Remue-méninges Nous ne sommes pas irrationnels !, par Albert Moukheiber
La qualité des informations reçues plus que nos biais cognitifs explique nos comportements face à l’épidémie.
Depuis qu’est apparue la crise sanitaire liée au Covid-19, nous assistons à un pullulement d’articles sur notre irrationalité face au virus. Très souvent, nos biais cognitifs sont désignés comme les coupables de ces travers. Pas certain. Pour utiliser une définition relativement consensuelle, on peut désigner un biais cognitif comme une distorsion dans le traitement d’une information par rapport à la réalité. Or, dans le cas du coronavirus, le problème n’est pas vraiment celui du traitement de l’information.
Ce qui ne signifie pas que les biais cognitifs ne sont pas impliqués dans le fonctionnement de notre cerveau, mais il ne faut pas non plus tomber dans le piège de la cause unique.
Injonctions contradictoires
Plusieurs articles utilisent l’hypothèse des biais cognitifs pour expliquer pourquoi, au début de la pandémie, les citoyens étaient encore nombreux à déambuler dans les parcs ou dans les rues : certains citent celui de l’optimisme, d’autres ceux des normes sociales ou encore celui de la représentativité.

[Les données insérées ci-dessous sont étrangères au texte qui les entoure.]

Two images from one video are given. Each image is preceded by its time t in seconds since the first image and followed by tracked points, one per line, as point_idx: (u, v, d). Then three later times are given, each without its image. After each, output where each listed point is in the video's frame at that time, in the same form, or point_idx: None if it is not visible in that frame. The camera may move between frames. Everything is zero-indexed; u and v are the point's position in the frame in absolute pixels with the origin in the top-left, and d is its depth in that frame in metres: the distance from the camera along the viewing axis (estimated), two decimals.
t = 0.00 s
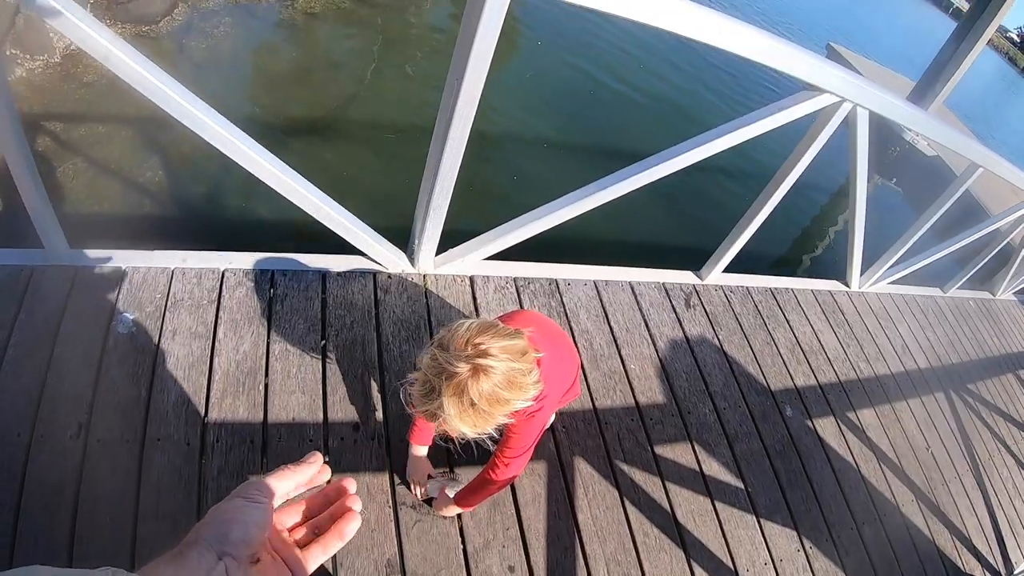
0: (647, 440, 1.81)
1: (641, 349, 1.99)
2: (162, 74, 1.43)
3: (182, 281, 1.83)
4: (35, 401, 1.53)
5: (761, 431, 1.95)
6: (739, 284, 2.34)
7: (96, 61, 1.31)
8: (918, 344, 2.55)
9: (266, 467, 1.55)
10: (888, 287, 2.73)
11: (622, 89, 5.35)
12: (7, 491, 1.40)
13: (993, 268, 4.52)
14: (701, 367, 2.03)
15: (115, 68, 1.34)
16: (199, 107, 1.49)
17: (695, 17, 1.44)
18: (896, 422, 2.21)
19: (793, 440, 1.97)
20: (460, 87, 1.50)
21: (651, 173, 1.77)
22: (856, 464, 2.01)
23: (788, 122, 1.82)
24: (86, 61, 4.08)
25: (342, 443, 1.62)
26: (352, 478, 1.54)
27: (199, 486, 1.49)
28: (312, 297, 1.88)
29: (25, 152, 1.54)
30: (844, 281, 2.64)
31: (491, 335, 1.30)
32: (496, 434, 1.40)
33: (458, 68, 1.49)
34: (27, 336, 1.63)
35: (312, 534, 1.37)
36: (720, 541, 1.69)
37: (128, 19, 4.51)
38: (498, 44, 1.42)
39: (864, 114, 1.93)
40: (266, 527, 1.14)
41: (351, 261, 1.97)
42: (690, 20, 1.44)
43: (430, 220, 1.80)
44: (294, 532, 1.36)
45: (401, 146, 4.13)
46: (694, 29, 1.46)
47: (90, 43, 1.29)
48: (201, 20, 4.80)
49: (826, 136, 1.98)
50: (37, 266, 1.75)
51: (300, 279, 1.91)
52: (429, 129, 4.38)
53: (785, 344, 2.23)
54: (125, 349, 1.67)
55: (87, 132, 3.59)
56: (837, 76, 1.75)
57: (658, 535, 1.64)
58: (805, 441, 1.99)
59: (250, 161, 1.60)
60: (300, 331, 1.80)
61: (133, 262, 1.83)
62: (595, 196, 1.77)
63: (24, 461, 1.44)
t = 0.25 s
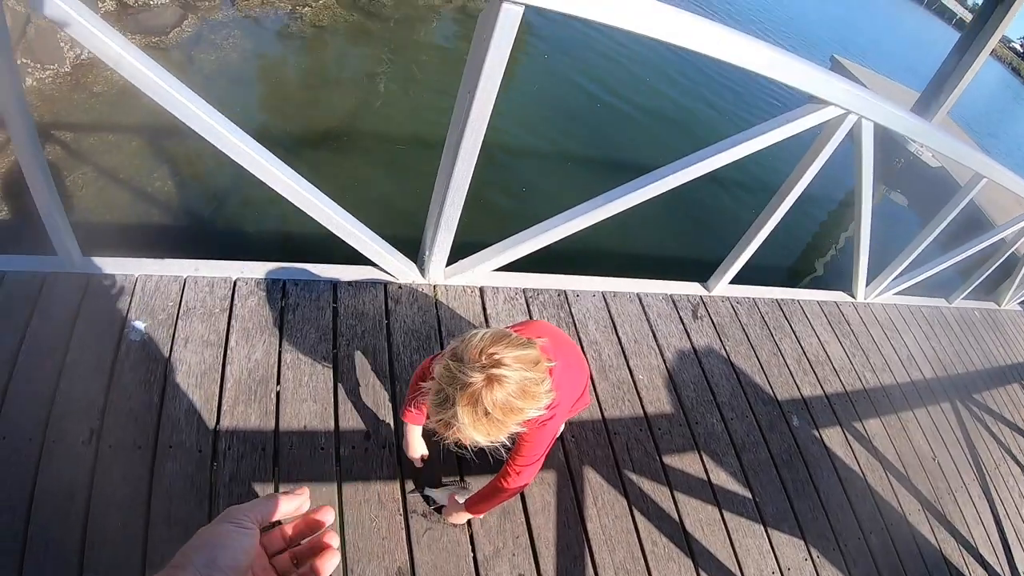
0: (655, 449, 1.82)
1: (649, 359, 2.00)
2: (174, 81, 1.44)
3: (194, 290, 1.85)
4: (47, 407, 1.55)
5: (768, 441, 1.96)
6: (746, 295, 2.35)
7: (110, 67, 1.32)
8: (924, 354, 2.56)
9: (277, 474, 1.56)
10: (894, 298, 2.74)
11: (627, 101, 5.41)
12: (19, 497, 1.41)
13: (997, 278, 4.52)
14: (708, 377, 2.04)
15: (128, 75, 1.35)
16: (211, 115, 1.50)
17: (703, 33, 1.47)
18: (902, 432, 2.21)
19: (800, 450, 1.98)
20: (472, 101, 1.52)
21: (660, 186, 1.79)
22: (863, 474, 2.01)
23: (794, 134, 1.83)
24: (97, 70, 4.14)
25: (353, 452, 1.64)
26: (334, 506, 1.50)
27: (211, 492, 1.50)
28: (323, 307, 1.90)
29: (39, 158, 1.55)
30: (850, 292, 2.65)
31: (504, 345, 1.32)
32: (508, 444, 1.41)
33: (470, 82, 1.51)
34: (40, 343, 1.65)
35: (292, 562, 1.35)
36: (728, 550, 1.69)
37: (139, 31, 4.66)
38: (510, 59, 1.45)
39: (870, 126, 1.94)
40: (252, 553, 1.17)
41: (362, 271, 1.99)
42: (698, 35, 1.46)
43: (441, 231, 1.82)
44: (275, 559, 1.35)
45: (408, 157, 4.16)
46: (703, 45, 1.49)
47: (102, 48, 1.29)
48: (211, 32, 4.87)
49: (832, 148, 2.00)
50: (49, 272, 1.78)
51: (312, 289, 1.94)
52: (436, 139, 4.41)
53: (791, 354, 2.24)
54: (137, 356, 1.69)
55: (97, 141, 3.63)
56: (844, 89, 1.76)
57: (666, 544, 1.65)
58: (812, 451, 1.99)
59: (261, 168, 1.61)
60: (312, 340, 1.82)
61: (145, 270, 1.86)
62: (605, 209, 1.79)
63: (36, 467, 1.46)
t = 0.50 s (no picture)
0: (662, 462, 1.83)
1: (656, 373, 2.01)
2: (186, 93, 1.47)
3: (205, 301, 1.88)
4: (58, 415, 1.56)
5: (775, 453, 1.97)
6: (752, 308, 2.37)
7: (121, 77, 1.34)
8: (930, 366, 2.56)
9: (288, 485, 1.57)
10: (900, 311, 2.75)
11: (632, 115, 5.45)
12: (29, 504, 1.42)
13: (1003, 290, 4.51)
14: (715, 390, 2.05)
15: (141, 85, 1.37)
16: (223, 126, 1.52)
17: (710, 51, 1.49)
18: (909, 444, 2.22)
19: (807, 462, 1.99)
20: (482, 118, 1.55)
21: (667, 201, 1.81)
22: (870, 486, 2.02)
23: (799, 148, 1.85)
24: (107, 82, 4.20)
25: (363, 463, 1.65)
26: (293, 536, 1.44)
27: (221, 502, 1.51)
28: (334, 319, 1.92)
29: (54, 169, 1.57)
30: (856, 304, 2.66)
31: (509, 357, 1.33)
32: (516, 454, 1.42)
33: (481, 98, 1.54)
34: (51, 351, 1.66)
35: None
36: (736, 562, 1.70)
37: (150, 43, 4.74)
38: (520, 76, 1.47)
39: (875, 140, 1.96)
40: None
41: (372, 285, 2.01)
42: (705, 52, 1.48)
43: (450, 246, 1.84)
44: None
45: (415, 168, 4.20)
46: (710, 63, 1.51)
47: (115, 58, 1.31)
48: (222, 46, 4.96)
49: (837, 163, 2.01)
50: (61, 282, 1.80)
51: (322, 301, 1.96)
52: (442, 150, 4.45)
53: (798, 367, 2.25)
54: (149, 366, 1.70)
55: (106, 152, 3.67)
56: (849, 104, 1.78)
57: (674, 556, 1.65)
58: (819, 463, 2.00)
59: (271, 179, 1.63)
60: (322, 352, 1.84)
61: (157, 281, 1.88)
62: (613, 224, 1.81)
63: (46, 474, 1.47)
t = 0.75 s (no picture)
0: (668, 476, 1.83)
1: (662, 388, 2.02)
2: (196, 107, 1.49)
3: (214, 314, 1.90)
4: (67, 426, 1.58)
5: (780, 468, 1.97)
6: (757, 323, 2.38)
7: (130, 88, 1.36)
8: (935, 380, 2.56)
9: (296, 497, 1.58)
10: (905, 325, 2.75)
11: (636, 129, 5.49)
12: (38, 513, 1.44)
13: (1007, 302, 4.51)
14: (721, 406, 2.06)
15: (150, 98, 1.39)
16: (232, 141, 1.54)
17: (715, 70, 1.51)
18: (914, 458, 2.22)
19: (812, 477, 1.99)
20: (490, 136, 1.57)
21: (672, 218, 1.82)
22: (875, 500, 2.02)
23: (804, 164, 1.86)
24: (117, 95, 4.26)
25: (371, 476, 1.66)
26: None
27: (230, 514, 1.52)
28: (342, 333, 1.94)
29: (65, 181, 1.60)
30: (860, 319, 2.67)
31: (510, 367, 1.35)
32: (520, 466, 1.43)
33: (489, 117, 1.56)
34: (62, 362, 1.69)
35: None
36: None
37: (159, 56, 4.79)
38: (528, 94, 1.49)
39: (880, 156, 1.97)
40: None
41: (381, 300, 2.03)
42: (711, 71, 1.50)
43: (458, 262, 1.86)
44: None
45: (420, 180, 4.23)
46: (715, 82, 1.53)
47: (124, 70, 1.33)
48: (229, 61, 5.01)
49: (841, 178, 2.02)
50: (72, 293, 1.82)
51: (330, 315, 1.98)
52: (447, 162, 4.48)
53: (802, 382, 2.25)
54: (158, 378, 1.72)
55: (115, 163, 3.71)
56: (852, 120, 1.79)
57: (680, 570, 1.66)
58: (824, 478, 2.00)
59: (279, 193, 1.64)
60: (330, 366, 1.85)
61: (166, 294, 1.90)
62: (619, 241, 1.82)
63: (55, 484, 1.48)
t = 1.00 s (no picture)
0: (672, 493, 1.83)
1: (665, 405, 2.03)
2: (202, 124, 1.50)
3: (220, 330, 1.91)
4: (73, 440, 1.59)
5: (784, 484, 1.97)
6: (759, 339, 2.38)
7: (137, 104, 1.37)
8: (939, 395, 2.56)
9: (300, 514, 1.59)
10: (908, 339, 2.75)
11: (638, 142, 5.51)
12: (43, 526, 1.44)
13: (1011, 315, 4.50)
14: (724, 422, 2.06)
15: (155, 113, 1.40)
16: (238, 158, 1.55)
17: (718, 90, 1.52)
18: (918, 473, 2.21)
19: (816, 493, 1.99)
20: (494, 155, 1.58)
21: (676, 236, 1.83)
22: (879, 515, 2.01)
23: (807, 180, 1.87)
24: (123, 109, 4.30)
25: (375, 493, 1.67)
26: None
27: (234, 530, 1.52)
28: (347, 350, 1.95)
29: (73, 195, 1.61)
30: (863, 333, 2.67)
31: (510, 378, 1.36)
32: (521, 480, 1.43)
33: (493, 136, 1.57)
34: (68, 376, 1.70)
35: None
36: None
37: (165, 71, 4.83)
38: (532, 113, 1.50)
39: (882, 172, 1.97)
40: None
41: (385, 317, 2.05)
42: (713, 91, 1.51)
43: (462, 280, 1.87)
44: None
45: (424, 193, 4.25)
46: (717, 102, 1.54)
47: (131, 86, 1.35)
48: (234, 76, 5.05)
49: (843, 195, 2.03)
50: (79, 308, 1.84)
51: (336, 332, 1.99)
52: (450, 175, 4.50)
53: (805, 398, 2.25)
54: (164, 394, 1.73)
55: (121, 176, 3.74)
56: (854, 138, 1.80)
57: None
58: (827, 493, 2.00)
59: (284, 211, 1.64)
60: (335, 383, 1.87)
61: (172, 309, 1.92)
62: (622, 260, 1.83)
63: (60, 496, 1.49)
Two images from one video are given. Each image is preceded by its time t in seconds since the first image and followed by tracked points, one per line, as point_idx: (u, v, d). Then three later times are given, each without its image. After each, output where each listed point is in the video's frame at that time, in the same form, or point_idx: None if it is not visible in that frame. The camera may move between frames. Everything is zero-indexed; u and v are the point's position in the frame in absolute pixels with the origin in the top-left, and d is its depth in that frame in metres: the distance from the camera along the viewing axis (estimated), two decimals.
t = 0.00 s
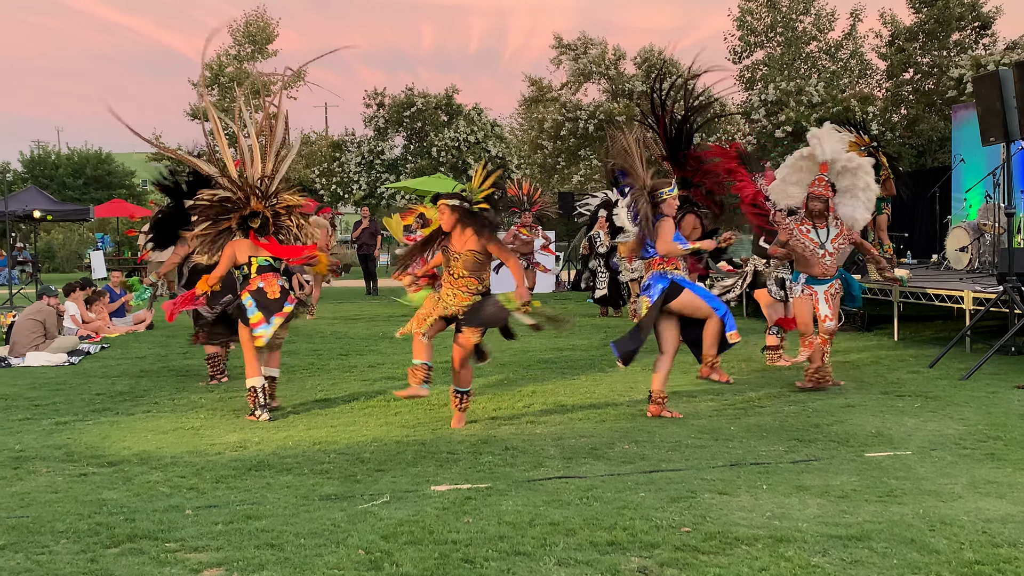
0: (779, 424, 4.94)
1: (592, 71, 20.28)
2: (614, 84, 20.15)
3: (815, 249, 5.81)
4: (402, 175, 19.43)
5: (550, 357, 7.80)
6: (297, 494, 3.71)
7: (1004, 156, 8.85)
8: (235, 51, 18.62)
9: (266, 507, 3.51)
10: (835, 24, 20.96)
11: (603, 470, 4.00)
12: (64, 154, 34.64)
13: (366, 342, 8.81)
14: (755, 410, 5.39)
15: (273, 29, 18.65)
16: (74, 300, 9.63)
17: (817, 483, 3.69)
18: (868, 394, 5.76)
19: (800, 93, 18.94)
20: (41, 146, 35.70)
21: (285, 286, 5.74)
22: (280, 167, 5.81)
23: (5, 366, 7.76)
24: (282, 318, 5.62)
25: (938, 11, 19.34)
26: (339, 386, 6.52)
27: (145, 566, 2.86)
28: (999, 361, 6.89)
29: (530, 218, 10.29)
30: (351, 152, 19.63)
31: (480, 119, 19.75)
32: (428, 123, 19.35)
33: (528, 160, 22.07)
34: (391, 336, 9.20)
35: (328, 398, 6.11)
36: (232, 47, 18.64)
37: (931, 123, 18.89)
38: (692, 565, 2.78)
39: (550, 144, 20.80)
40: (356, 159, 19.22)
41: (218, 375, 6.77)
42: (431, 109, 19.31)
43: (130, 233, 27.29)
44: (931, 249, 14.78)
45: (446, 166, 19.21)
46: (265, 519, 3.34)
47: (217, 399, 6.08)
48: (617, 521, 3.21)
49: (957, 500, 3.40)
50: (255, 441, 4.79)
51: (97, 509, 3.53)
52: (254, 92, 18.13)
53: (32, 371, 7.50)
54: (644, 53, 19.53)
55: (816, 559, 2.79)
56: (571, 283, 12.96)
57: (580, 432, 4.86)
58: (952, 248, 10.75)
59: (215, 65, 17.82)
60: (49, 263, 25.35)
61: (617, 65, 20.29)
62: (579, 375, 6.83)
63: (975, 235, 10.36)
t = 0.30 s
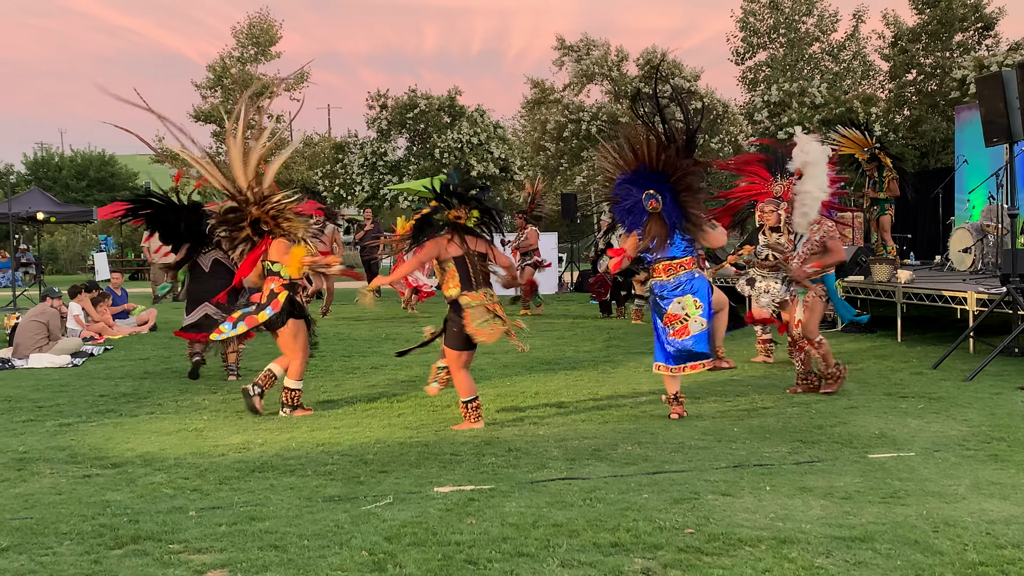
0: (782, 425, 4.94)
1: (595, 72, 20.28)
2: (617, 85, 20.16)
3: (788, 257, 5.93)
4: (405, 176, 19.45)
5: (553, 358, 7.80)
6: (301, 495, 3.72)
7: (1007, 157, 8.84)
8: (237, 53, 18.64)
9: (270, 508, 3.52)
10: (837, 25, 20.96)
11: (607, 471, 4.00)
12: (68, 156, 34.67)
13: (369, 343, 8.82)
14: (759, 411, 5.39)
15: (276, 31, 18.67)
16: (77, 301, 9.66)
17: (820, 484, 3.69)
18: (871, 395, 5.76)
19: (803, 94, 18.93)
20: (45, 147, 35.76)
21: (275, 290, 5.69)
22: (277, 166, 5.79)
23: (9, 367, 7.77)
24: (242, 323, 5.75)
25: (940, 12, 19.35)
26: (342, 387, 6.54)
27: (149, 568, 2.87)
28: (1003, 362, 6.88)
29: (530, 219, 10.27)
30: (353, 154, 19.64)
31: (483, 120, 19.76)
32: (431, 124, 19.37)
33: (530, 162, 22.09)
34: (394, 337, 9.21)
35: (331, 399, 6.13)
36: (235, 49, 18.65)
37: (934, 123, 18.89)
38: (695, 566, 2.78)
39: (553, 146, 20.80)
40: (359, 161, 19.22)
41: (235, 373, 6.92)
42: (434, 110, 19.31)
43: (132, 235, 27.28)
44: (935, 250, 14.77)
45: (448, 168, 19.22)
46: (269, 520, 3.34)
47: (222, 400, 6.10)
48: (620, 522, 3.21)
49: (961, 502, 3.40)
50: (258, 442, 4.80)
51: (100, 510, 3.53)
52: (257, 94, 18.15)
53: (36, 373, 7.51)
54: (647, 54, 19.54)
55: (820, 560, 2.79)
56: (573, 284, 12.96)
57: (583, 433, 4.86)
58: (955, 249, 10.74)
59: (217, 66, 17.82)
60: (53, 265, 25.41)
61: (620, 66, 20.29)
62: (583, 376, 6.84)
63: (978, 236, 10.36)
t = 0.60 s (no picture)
0: (784, 426, 4.94)
1: (596, 73, 20.27)
2: (618, 86, 20.17)
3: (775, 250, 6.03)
4: (406, 177, 19.46)
5: (554, 359, 7.80)
6: (302, 496, 3.72)
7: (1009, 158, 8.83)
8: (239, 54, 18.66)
9: (272, 509, 3.52)
10: (839, 26, 20.96)
11: (608, 472, 4.00)
12: (69, 157, 34.71)
13: (370, 344, 8.83)
14: (760, 412, 5.39)
15: (278, 31, 18.69)
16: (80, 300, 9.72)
17: (822, 485, 3.69)
18: (873, 395, 5.76)
19: (804, 95, 18.94)
20: (45, 148, 35.79)
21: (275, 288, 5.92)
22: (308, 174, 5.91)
23: (10, 368, 7.78)
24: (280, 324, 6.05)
25: (942, 12, 19.36)
26: (344, 388, 6.55)
27: (150, 569, 2.87)
28: (1004, 363, 6.88)
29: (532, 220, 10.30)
30: (354, 155, 19.65)
31: (484, 121, 19.78)
32: (432, 125, 19.39)
33: (532, 162, 22.11)
34: (396, 338, 9.21)
35: (333, 400, 6.13)
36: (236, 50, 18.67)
37: (935, 124, 18.90)
38: (697, 567, 2.77)
39: (554, 147, 20.82)
40: (360, 161, 19.23)
41: (231, 371, 6.89)
42: (435, 111, 19.31)
43: (134, 236, 27.32)
44: (936, 250, 14.77)
45: (450, 169, 19.22)
46: (271, 521, 3.34)
47: (223, 401, 6.10)
48: (622, 523, 3.20)
49: (962, 502, 3.40)
50: (260, 443, 4.80)
51: (102, 511, 3.54)
52: (258, 95, 18.16)
53: (37, 374, 7.52)
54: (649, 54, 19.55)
55: (822, 561, 2.79)
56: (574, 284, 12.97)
57: (584, 434, 4.86)
58: (957, 250, 10.74)
59: (219, 67, 17.84)
60: (54, 266, 25.43)
61: (621, 67, 20.30)
62: (584, 377, 6.84)
63: (980, 237, 10.36)
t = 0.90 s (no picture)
0: (782, 425, 4.94)
1: (594, 73, 20.25)
2: (617, 86, 20.16)
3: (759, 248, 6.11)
4: (404, 177, 19.44)
5: (552, 359, 7.80)
6: (300, 496, 3.71)
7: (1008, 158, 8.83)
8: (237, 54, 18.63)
9: (269, 509, 3.51)
10: (837, 25, 20.96)
11: (606, 472, 4.00)
12: (67, 157, 34.66)
13: (368, 344, 8.82)
14: (759, 412, 5.39)
15: (276, 31, 18.66)
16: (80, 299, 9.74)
17: (820, 485, 3.68)
18: (871, 395, 5.76)
19: (802, 95, 18.94)
20: (43, 148, 35.73)
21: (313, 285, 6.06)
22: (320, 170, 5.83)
23: (8, 368, 7.77)
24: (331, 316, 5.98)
25: (940, 12, 19.38)
26: (342, 388, 6.54)
27: (147, 569, 2.86)
28: (1003, 363, 6.89)
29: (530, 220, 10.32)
30: (352, 154, 19.62)
31: (483, 121, 19.78)
32: (430, 125, 19.39)
33: (530, 162, 22.10)
34: (394, 338, 9.20)
35: (330, 399, 6.13)
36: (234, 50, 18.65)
37: (932, 124, 18.92)
38: (695, 567, 2.77)
39: (552, 146, 20.82)
40: (358, 161, 19.22)
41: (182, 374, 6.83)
42: (433, 111, 19.29)
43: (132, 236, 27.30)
44: (934, 250, 14.78)
45: (448, 168, 19.21)
46: (268, 521, 3.34)
47: (221, 401, 6.10)
48: (620, 523, 3.20)
49: (961, 502, 3.40)
50: (258, 443, 4.79)
51: (100, 511, 3.53)
52: (257, 95, 18.14)
53: (35, 374, 7.50)
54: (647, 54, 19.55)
55: (820, 561, 2.79)
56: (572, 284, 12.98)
57: (583, 434, 4.86)
58: (955, 250, 10.75)
59: (217, 67, 17.82)
60: (52, 266, 25.42)
61: (620, 67, 20.29)
62: (582, 376, 6.85)
63: (978, 237, 10.37)
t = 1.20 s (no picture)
0: (776, 424, 4.95)
1: (589, 72, 20.28)
2: (612, 85, 20.17)
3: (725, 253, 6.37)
4: (399, 176, 19.42)
5: (547, 358, 7.80)
6: (294, 495, 3.70)
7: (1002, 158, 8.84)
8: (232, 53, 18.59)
9: (264, 508, 3.50)
10: (831, 25, 21.00)
11: (601, 471, 4.00)
12: (61, 156, 34.55)
13: (363, 343, 8.81)
14: (753, 411, 5.39)
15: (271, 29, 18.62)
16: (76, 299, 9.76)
17: (815, 484, 3.69)
18: (865, 395, 5.77)
19: (797, 94, 18.97)
20: (37, 147, 35.65)
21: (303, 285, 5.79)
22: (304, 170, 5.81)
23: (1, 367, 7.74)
24: (293, 326, 5.67)
25: (935, 12, 19.43)
26: (336, 387, 6.53)
27: (141, 569, 2.85)
28: (996, 362, 6.90)
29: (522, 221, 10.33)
30: (347, 153, 19.60)
31: (478, 120, 19.77)
32: (426, 124, 19.37)
33: (525, 161, 22.10)
34: (388, 337, 9.18)
35: (324, 398, 6.11)
36: (229, 48, 18.60)
37: (927, 124, 18.97)
38: (690, 566, 2.77)
39: (547, 145, 20.82)
40: (353, 160, 19.19)
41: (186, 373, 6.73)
42: (428, 110, 19.29)
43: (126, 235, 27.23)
44: (928, 250, 14.82)
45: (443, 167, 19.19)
46: (262, 521, 3.33)
47: (215, 400, 6.08)
48: (615, 522, 3.20)
49: (955, 502, 3.40)
50: (252, 442, 4.78)
51: (94, 510, 3.52)
52: (251, 93, 18.09)
53: (29, 373, 7.47)
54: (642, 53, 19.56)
55: (814, 560, 2.79)
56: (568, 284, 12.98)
57: (578, 432, 4.86)
58: (949, 249, 10.76)
59: (211, 66, 17.78)
60: (46, 264, 25.37)
61: (615, 66, 20.30)
62: (577, 376, 6.84)
63: (972, 236, 10.40)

Or le problème principal n’est pas dans le traitement de l’information, mais dans sa qualité. L’information que nous recevions au début de l’épidémie était tout simplement erratique – rien d’anormal à cela du fait de la nouveauté du virus. Les masques ont été présentés comme empêchant uniquement les personnes malades de transmettre le virus ; puis cette assertion fut contredite.
Les chercheurs se corrigent au fur et à mesure que leurs connaissances s’améliorent, et les citoyens doivent adapter leurs comportements en fonction de ces évolutions. On le voit aussi dans les publications scientifiques autour des effets du Covid-19, notamment en ce qui concerne le cerveau, où, là encore, les résultats sont très embryonnaires. De plus, les injonctions des autorités sont souvent contradictoires. Dire, par exemple, qu’il faut absolument rester chez soi mais aussi aller voter plonge chacun d’entre nous dans la confusion. Mais, une fois le confinement acté, le 17 mars, il faut reconnaître que la majorité de la population l’a relativement bien respecté.
Infantilisation collective
Nous vivons un moment compliqué et inédit, au cours duquel notre raisonnement est dépendant d’une situation toujours évolutive. Le contexte et nos a priori conditionnent donc considérablement les mécanismes de traitement de l’information. Faute de recul ou de certitudes sur le Covid-19, un temps d’adaptation a été nécessaire pour ajuster nos comportements. Ailleurs qu’en France, dans d’autres pays comme la Corée du Sud, plus régulièrement confrontés aux épidémies et qui ont en la matière une sorte de « culture », la gestion politique de la crise et les réflexes de la population ont été moins irrationnels.
Chez nous, on l’a constaté à travers moult décisions politiques, une sorte de paternalisme l’a emporté, jusqu’à mettre en cause la capacité de la société à réagir face à cette crise invisible.
Or c’est là que le bât blesse. Ce n’est pas l’interprétation de multiples informations qui est responsable du manque de masques, de gants ou de l’impréparation de l’Etat. Si cette épidémie restait difficile à planifier, elle était largement prévisible, à condition d’avoir pris le temps d’écouter une grande partie des virologues et des épidémiologistes au cours de ces dernières années – même Bill Gates tirait la sonnette d’alarme dès 2015, estimant qu’un tel désastre sanitaire était quasi inévitable. Mais lorsque l’on pointe les manquements du gouvernement, on nous oppose un problème de temporalité : « Ce n’est pas le moment de désigner des coupables, mais celui d’être solidaire ; on verra après », peut-on s’entendre répondre. Il y a là une sorte d’infantilisation collective, où le coupable est l’individu.
Ne pas caricaturer certaines notions
Dans ce quotidien du confinement qui rend chacun d’entre nous particulièrement avide d’informations, la plupart des médias reprennent des articles pour mettre en avant la culpabilité du citoyen, alors que cette responsabilité ne devrait pas être la sienne. Cette tendance à vouloir tout expliquer par des biais cognitifs, et ce, souvent après coup, est éminemment dangereuse. Pour un neuroscientifique comme moi, il y a là un risque de caricaturer cette notion.
Et de lui faire perdre son intérêt premier : comprendre le traitement de l’information par une personne dans un certain contexte, par rapport à des a priori. Albert Moukheiber, docteur en neurosciences et psychologue clinicien.